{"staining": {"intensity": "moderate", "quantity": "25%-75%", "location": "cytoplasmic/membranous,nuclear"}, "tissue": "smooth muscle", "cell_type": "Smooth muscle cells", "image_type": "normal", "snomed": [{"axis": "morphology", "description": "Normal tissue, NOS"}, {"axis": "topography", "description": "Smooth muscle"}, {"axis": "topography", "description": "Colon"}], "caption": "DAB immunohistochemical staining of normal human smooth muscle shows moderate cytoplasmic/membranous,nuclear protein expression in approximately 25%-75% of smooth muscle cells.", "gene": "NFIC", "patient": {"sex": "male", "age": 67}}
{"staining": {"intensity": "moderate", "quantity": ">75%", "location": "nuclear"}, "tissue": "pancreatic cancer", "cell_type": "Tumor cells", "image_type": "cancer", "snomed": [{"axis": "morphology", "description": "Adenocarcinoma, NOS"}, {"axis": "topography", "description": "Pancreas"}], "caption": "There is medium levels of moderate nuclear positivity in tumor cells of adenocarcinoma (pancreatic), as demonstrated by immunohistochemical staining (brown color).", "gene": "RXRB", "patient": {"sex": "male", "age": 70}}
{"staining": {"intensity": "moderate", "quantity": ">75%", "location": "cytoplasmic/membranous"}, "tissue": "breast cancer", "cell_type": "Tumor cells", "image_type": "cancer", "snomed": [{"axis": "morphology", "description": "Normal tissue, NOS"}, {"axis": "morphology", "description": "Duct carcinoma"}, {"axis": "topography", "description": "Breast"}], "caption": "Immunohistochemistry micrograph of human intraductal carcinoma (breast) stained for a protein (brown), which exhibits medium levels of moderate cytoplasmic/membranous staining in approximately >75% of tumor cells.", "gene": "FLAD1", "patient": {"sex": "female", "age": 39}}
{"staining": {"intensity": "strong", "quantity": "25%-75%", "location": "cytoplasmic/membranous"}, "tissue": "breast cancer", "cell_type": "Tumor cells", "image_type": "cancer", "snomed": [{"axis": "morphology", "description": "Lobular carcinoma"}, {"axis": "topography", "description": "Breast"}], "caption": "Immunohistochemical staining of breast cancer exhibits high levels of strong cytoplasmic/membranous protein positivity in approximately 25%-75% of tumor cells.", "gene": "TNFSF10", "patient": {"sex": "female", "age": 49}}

= = = = = = =

** WHAT IS BEING ASKED **
In the lines above, find the word "breast" and copy each line that contains it.

** RESULT OF THIS EXERCISE **
{"staining": {"intensity": "moderate", "quantity": ">75%", "location": "cytoplasmic/membranous"}, "tissue": "breast cancer", "cell_type": "Tumor cells", "image_type": "cancer", "snomed": [{"axis": "morphology", "description": "Normal tissue, NOS"}, {"axis": "morphology", "description": "Duct carcinoma"}, {"axis": "topography", "description": "Breast"}], "caption": "Immunohistochemistry micrograph of human intraductal carcinoma (breast) stained for a protein (brown), which exhibits medium levels of moderate cytoplasmic/membranous staining in approximately >75% of tumor cells.", "gene": "FLAD1", "patient": {"sex": "female", "age": 39}}
{"staining": {"intensity": "strong", "quantity": "25%-75%", "location": "cytoplasmic/membranous"}, "tissue": "breast cancer", "cell_type": "Tumor cells", "image_type": "cancer", "snomed": [{"axis": "morphology", "description": "Lobular carcinoma"}, {"axis": "topography", "description": "Breast"}], "caption": "Immunohistochemical staining of breast cancer exhibits high levels of strong cytoplasmic/membranous protein positivity in approximately 25%-75% of tumor cells.", "gene": "TNFSF10", "patient": {"sex": "female", "age": 49}}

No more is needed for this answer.